LEXINGTON, KY. (July 24, 2019) — Trail’s End, a former girls’ camp in southern Fayette County, was listed on the National Register of Historic Places on June 26, 2019. The 59-acre tract is owned by Floracliff Nature Sanctuary and encompasses the former camp lodge, the surrounding forest used for camp activities, as well as remnants of additional camp facilities.
Established in 1913 by Mary DeWitt Snyder, Trail’s End Camp was one of the first organized camps for girls in the South and came about during a period of major development for the organized camping movement in the United States. The camp was originally situated on 250 acres along the Kentucky River between Elk Lick Creek and Boone Creek. With a focus on building character and physical strength through outdoor activities and exposure to nature, the camp “provided a program of living…which makes for alertness of mind, skill of hand, and poise of body.” In 1917, the camp lodge was built overlooking Elk Lick Creek and the Kentucky River, providing a gathering spot for the girls and a center for camp life. In the surrounding landscape, the girls participated in a variety of camp activities such as swimming, canoeing, nature study, horseback riding, archery, handicrafts, and more. Sarah Gibson Blanding joined as Assistant Director of the camp in 1921 and was instrumental in expanding camp programs. Although Trail’s End Camp closed in 1935, it impacted the lives of hundreds of girls and young women during its 22 years of operation.

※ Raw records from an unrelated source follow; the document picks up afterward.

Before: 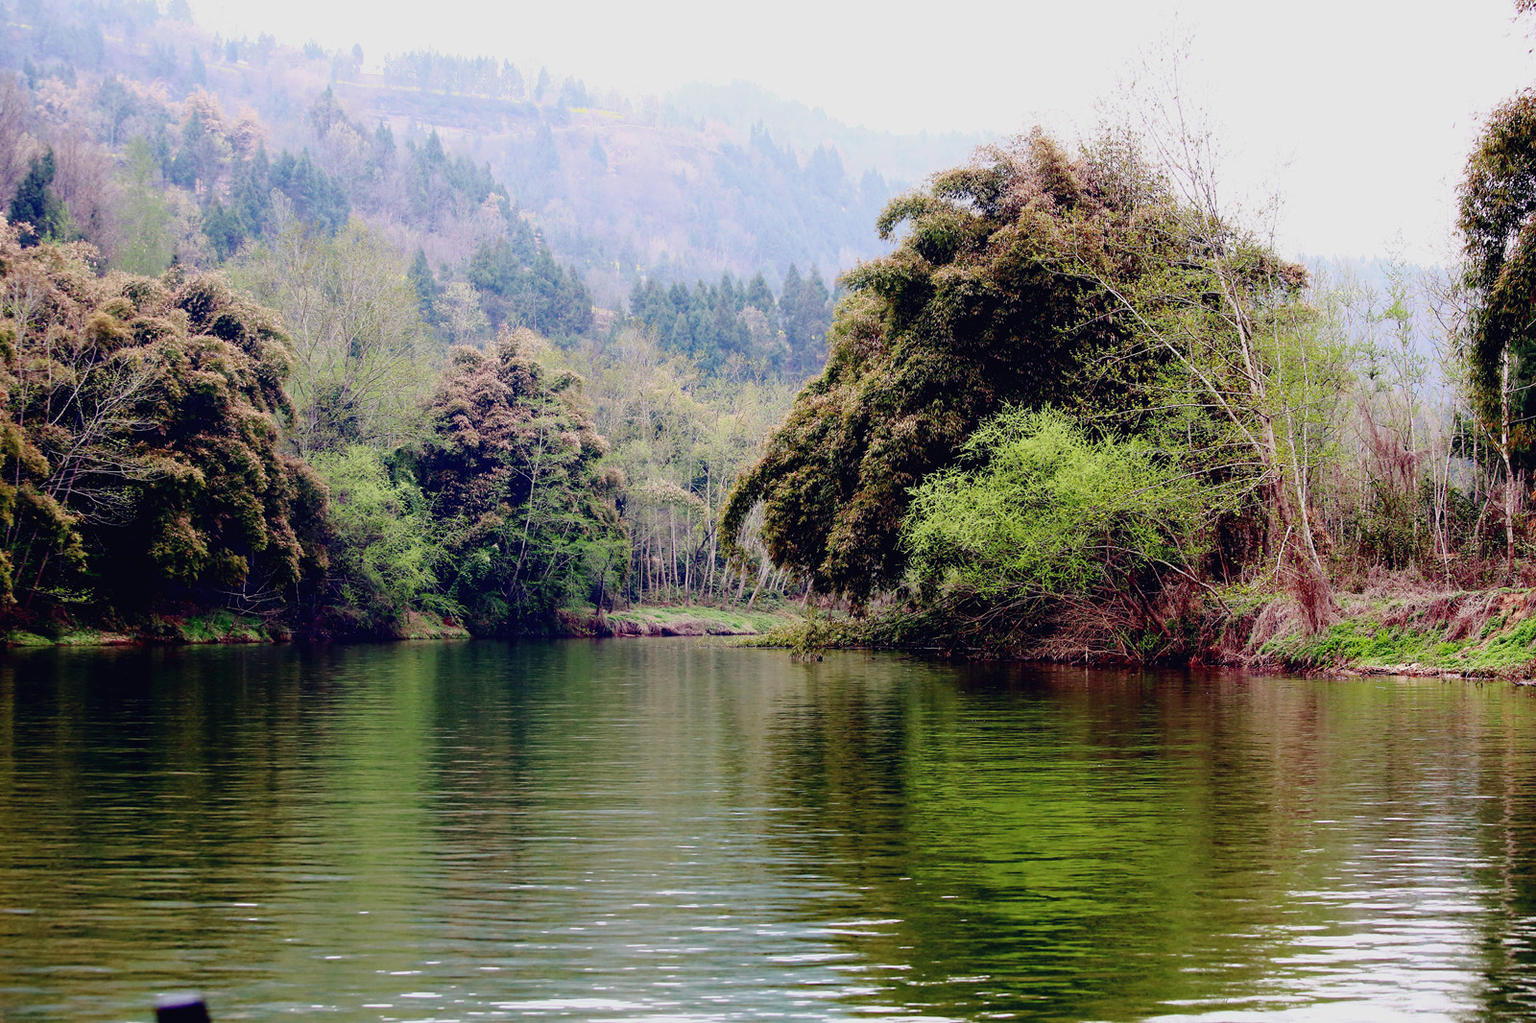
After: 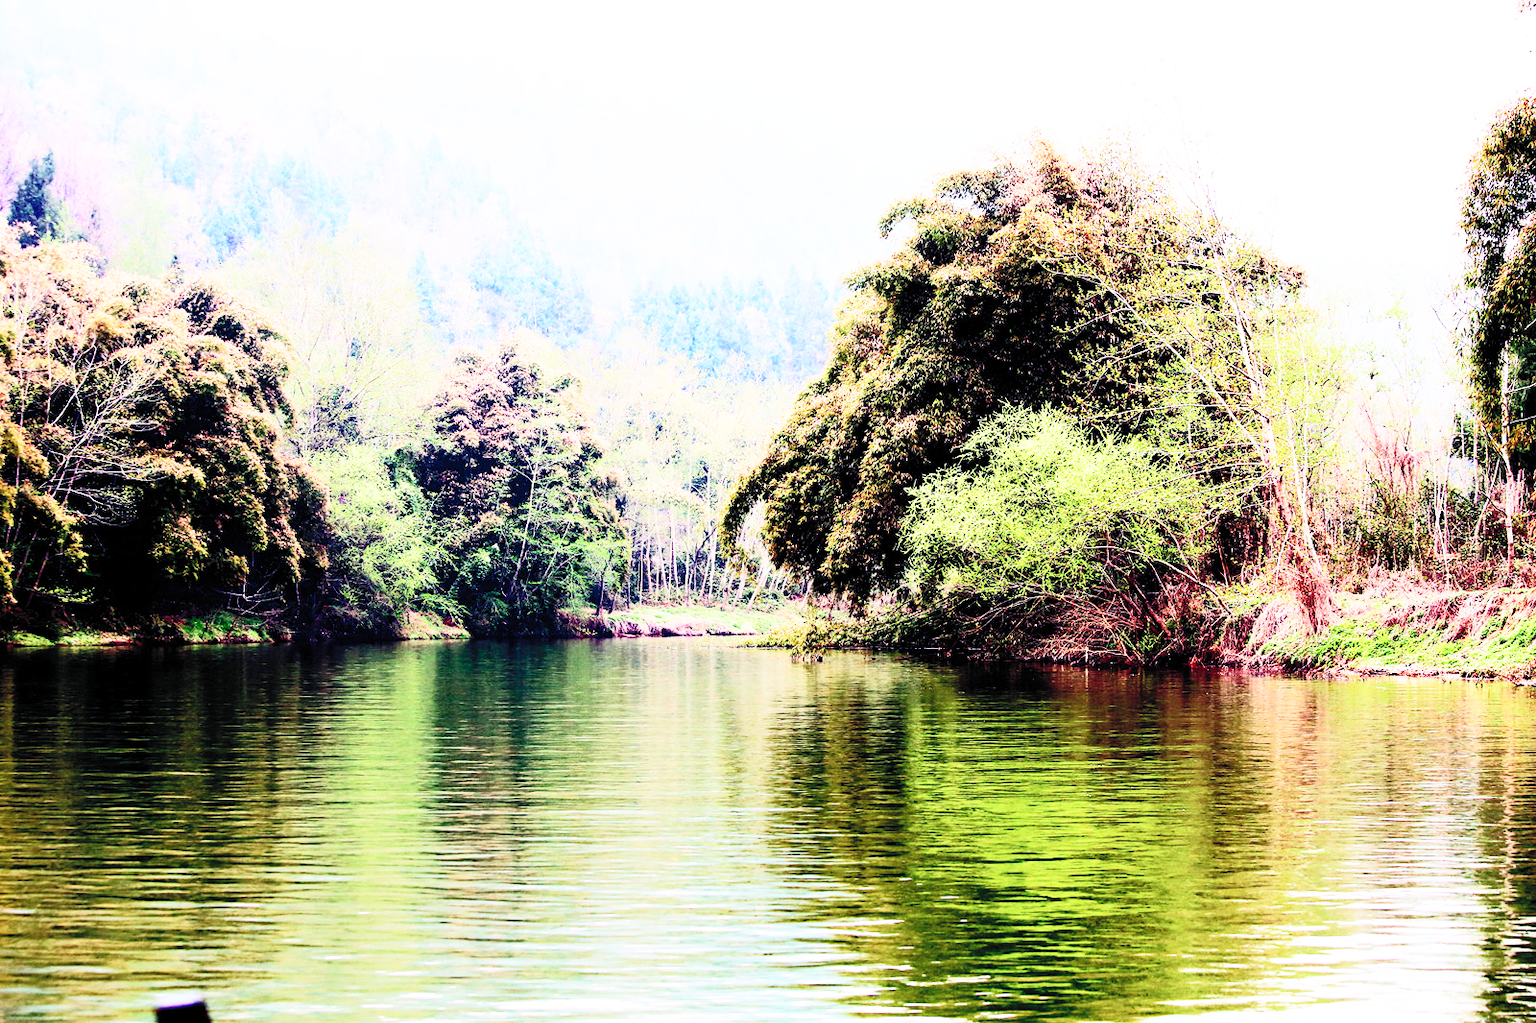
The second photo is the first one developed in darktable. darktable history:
contrast brightness saturation: contrast 0.393, brightness 0.534
filmic rgb: middle gray luminance 9.95%, black relative exposure -8.59 EV, white relative exposure 3.33 EV, target black luminance 0%, hardness 5.2, latitude 44.61%, contrast 1.305, highlights saturation mix 4.66%, shadows ↔ highlights balance 24.65%, preserve chrominance no, color science v3 (2019), use custom middle-gray values true
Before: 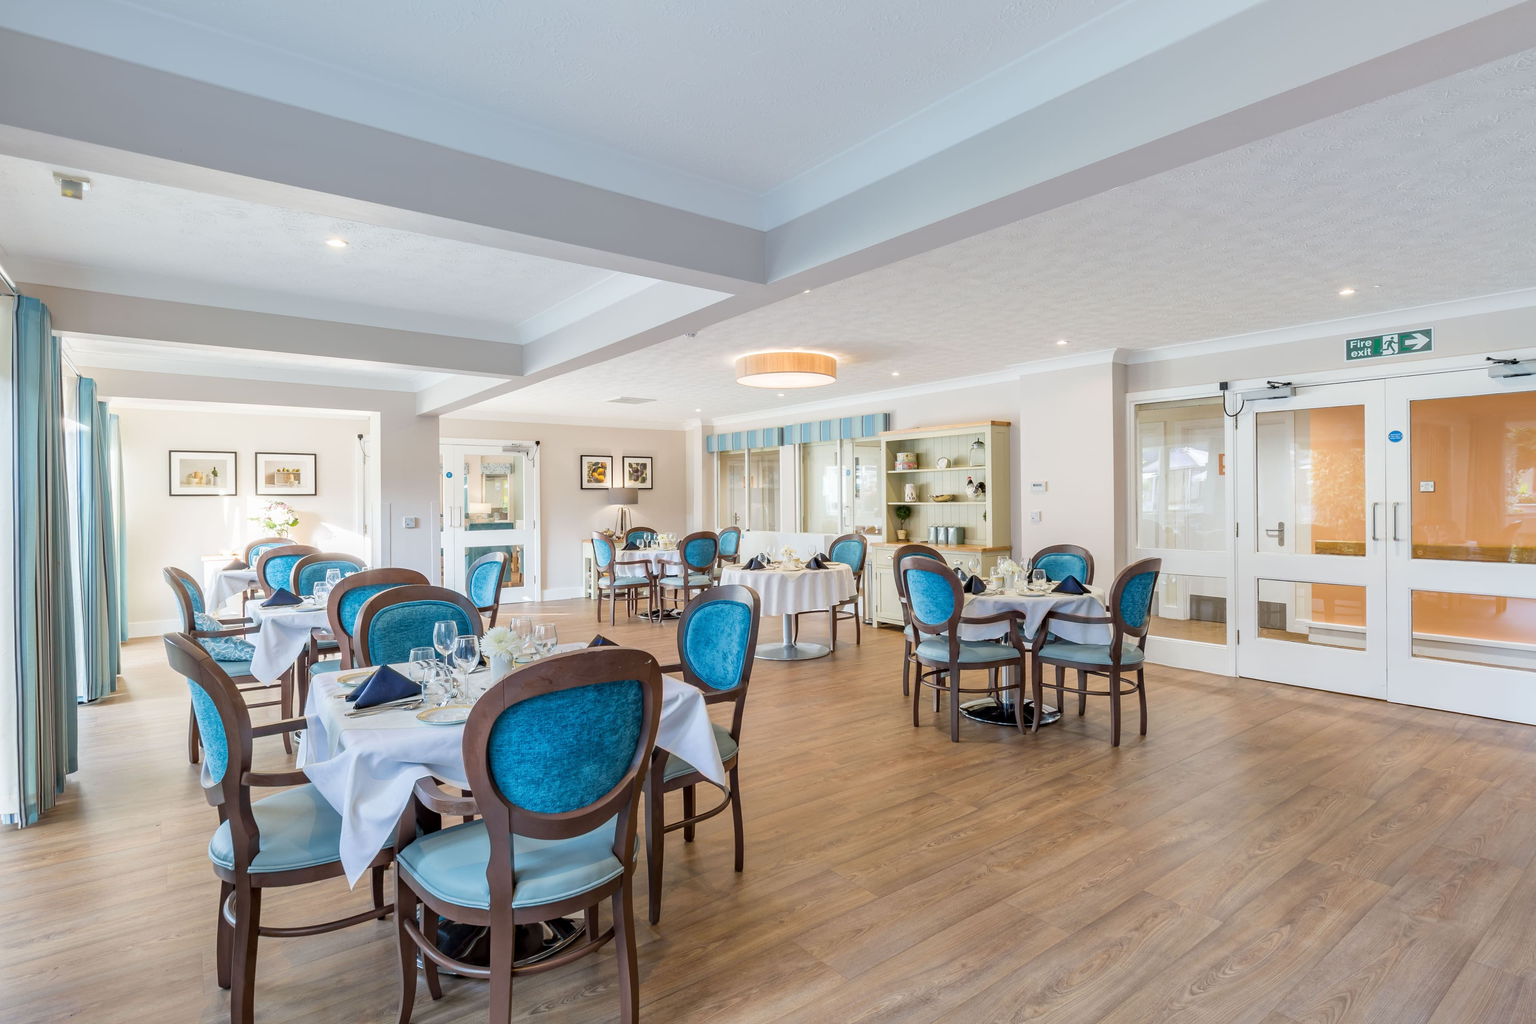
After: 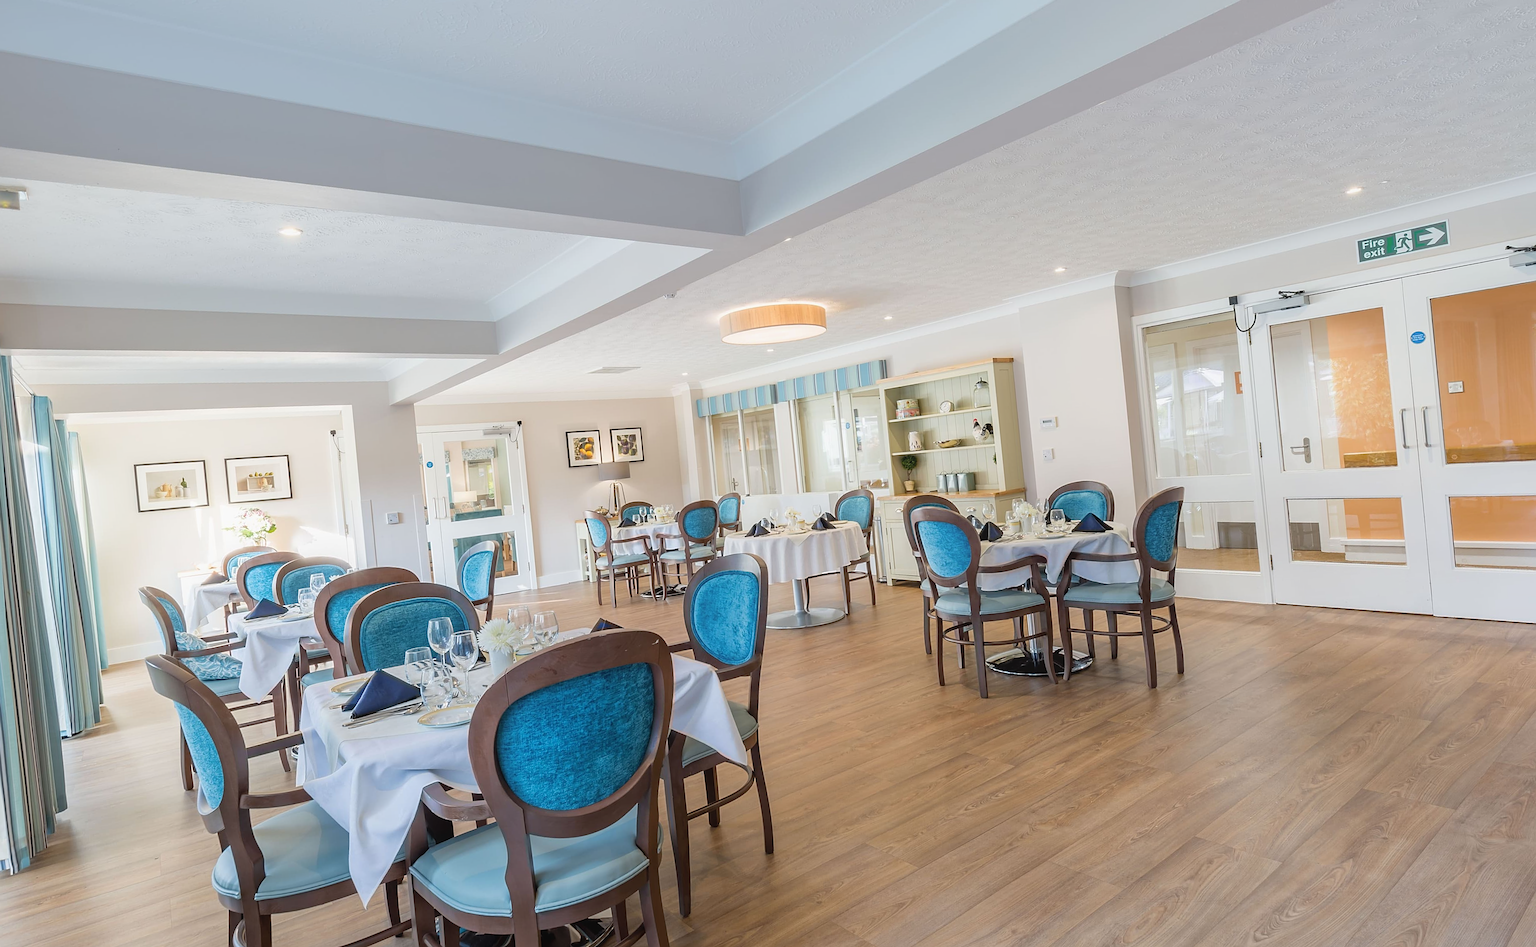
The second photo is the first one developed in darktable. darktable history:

“After acquiring the Trail’s End tract in 2017, we quickly recognized the significance of its history as a girls’ camp in the early 20th century and are honored to have the National Registry listing as confirmation,” said Ellen Tunnell, Board President of Floracliff Nature Sanctuary. “It’s both exciting and humbling to be the stewards of this historically unique and beautiful piece of Fayette County and Central Kentucky.”
The National Register of Historic Places is the nation’s official list of historic places worthy of preservation for their local, state, or national significance in American history, architecture, archaeology, engineering, or culture. This recognition would not have been possible without historic preservationist Tim Condo, who prepared the nomination, and the support of The Blue Grass Trust for Historic Preservation.